Your assignment: Every line with "liczbę" in it should be copied from the data.

Information shown:
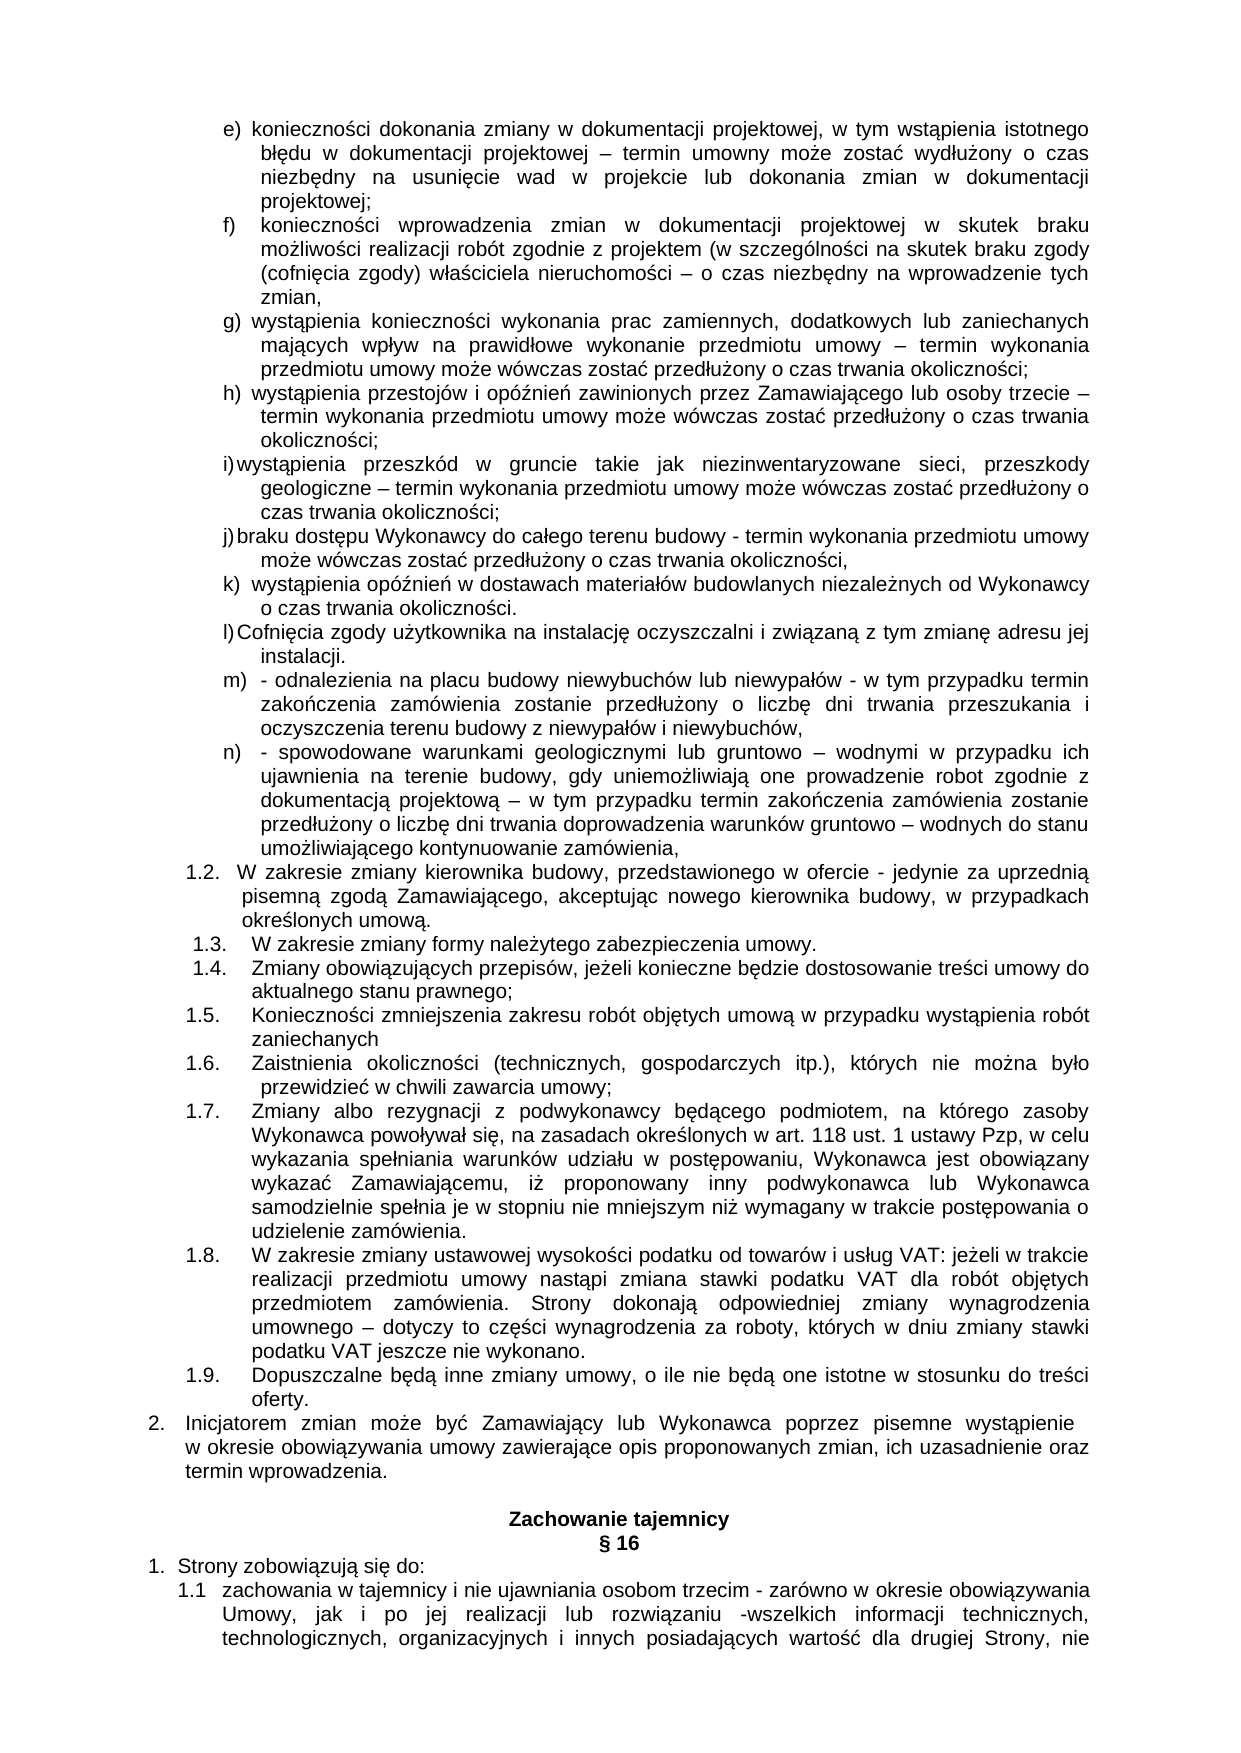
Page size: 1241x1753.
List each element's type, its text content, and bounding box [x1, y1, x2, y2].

list Strony zobowiązują się do: [148, 1554, 1090, 1578]
text 1.4. Zmiany obowiązujących przepisów, jeżeli konieczne będzie dostosowanie treści umowy do aktualnego stanu prawnego; [192, 955, 1090, 1003]
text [177, 1578, 1090, 1650]
list - spowodowane warunkami geologicznymi lub gruntowo – wodnymi w przypadku ich ujawnienia na terenie budowy, gdy uniemożliwiają one prowadzenie robot zgodnie z dokumentacją projektową – w tym przypadku termin zakończenia zamówienia zostanie przedłużony o liczbę dni trwania doprowadzenia warunków gruntowo – wodnych do stanu umożliwiającego kontynuowanie zamówienia, [223, 740, 1090, 859]
text 1.2. W zakresie zmiany kierownika budowy, przedstawionego w ofercie - jedynie za uprzednią pisemną zgodą Zamawiającego, akceptując nowego kierownika budowy, w przypadkach określonych umową. [185, 859, 1090, 931]
list wystąpienia przestojów i opóźnień zawinionych przez Zamawiającego lub osoby trzecie – termin wykonania przedmiotu umowy może wówczas zostać przedłużony o czas trwania okoliczności; [223, 380, 1090, 452]
text § 16 [148, 1530, 1090, 1554]
text 1.3. W zakresie zmiany formy należytego zabezpieczenia umowy. [192, 931, 1090, 955]
list Zaistnienia okoliczności (technicznych, gospodarczych itp.), których nie można było przewidzieć w chwili zawarcia umowy; [185, 1051, 1090, 1099]
list Cofnięcia zgody użytkownika na instalację oczyszczalni i związaną z tym zmianę adresu jej instalacji. [223, 620, 1090, 668]
text Zachowanie tajemnicy [148, 1506, 1090, 1530]
list wystąpienia przeszkód w gruncie takie jak niezinwentaryzowane sieci, przeszkody geologiczne – termin wykonania przedmiotu umowy może wówczas zostać przedłużony o czas trwania okoliczności; [223, 452, 1090, 524]
list - odnalezienia na placu budowy niewybuchów lub niewypałów - w tym przypadku termin zakończenia zamówienia zostanie przedłużony o liczbę dni trwania przeszukania i oczyszczenia terenu budowy z niewypałów i niewybuchów, [223, 668, 1090, 740]
list wystąpienia opóźnień w dostawach materiałów budowlanych niezależnych od Wykonawcy o czas trwania okoliczności. [223, 572, 1090, 620]
text 1.5. Konieczności zmniejszenia zakresu robót objętych umową w przypadku wystąpienia robót zaniechanych [185, 1003, 1090, 1051]
list konieczności wprowadzenia zmian w dokumentacji projektowej w skutek braku możliwości realizacji robót zgodnie z projektem (w szczególności na skutek braku zgody (cofnięcia zgody) właściciela nieruchomości – o czas niezbędny na wprowadzenie tych zmian, [223, 213, 1090, 308]
list Inicjatorem zmian może być Zamawiający lub Wykonawca poprzez pisemne wystąpienie w okresie obowiązywania umowy zawierające opis proponowanych zmian, ich uzasadnienie oraz termin wprowadzenia. [148, 1411, 1090, 1482]
list Zmiany albo rezygnacji z podwykonawcy będącego podmiotem, na którego zasoby Wykonawca powoływał się, na zasadach określonych w art. 118 ust. 1 ustawy Pzp, w celu wykazania spełniania warunków udziału w postępowaniu, Wykonawca jest obowiązany wykazać Zamawiającemu, iż proponowany inny podwykonawca lub Wykonawca samodzielnie spełnia je w stopniu nie mniejszym niż wymagany w trakcie postępowania o udzielenie zamówienia. [185, 1099, 1090, 1243]
list konieczności dokonania zmiany w dokumentacji projektowej, w tym wstąpienia istotnego błędu w dokumentacji projektowej – termin umowny może zostać wydłużony o czas niezbędny na usunięcie wad w projekcie lub dokonania zmian w dokumentacji projektowej; [223, 117, 1090, 213]
list W zakresie zmiany ustawowej wysokości podatku od towarów i usług VAT: jeżeli w trakcie realizacji przedmiotu umowy nastąpi zmiana stawki podatku VAT dla robót objętych przedmiotem zamówienia. Strony dokonają odpowiedniej zmiany wynagrodzenia umownego – dotyczy to części wynagrodzenia za roboty, których w dniu zmiany stawki podatku VAT jeszcze nie wykonano. [185, 1243, 1090, 1363]
list Dopuszczalne będą inne zmiany umowy, o ile nie będą one istotne w stosunku do treści oferty. [185, 1363, 1090, 1411]
list braku dostępu Wykonawcy do całego terenu budowy - termin wykonania przedmiotu umowy może wówczas zostać przedłużony o czas trwania okoliczności, [223, 524, 1090, 572]
list wystąpienia konieczności wykonania prac zamiennych, dodatkowych lub zaniechanych mających wpływ na prawidłowe wykonanie przedmiotu umowy – termin wykonania przedmiotu umowy może wówczas zostać przedłużony o czas trwania okoliczności; [223, 308, 1090, 380]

The answer:
list - spowodowane warunkami geologicznymi lub gruntowo – wodnymi w przypadku ich ujawnienia na terenie budowy, gdy uniemożliwiają one prowadzenie robot zgodnie z dokumentacją projektową – w tym przypadku termin zakończenia zamówienia zostanie przedłużony o liczbę dni trwania doprowadzenia warunków gruntowo – wodnych do stanu umożliwiającego kontynuowanie zamówienia, [223, 740, 1090, 859]
list - odnalezienia na placu budowy niewybuchów lub niewypałów - w tym przypadku termin zakończenia zamówienia zostanie przedłużony o liczbę dni trwania przeszukania i oczyszczenia terenu budowy z niewypałów i niewybuchów, [223, 668, 1090, 740]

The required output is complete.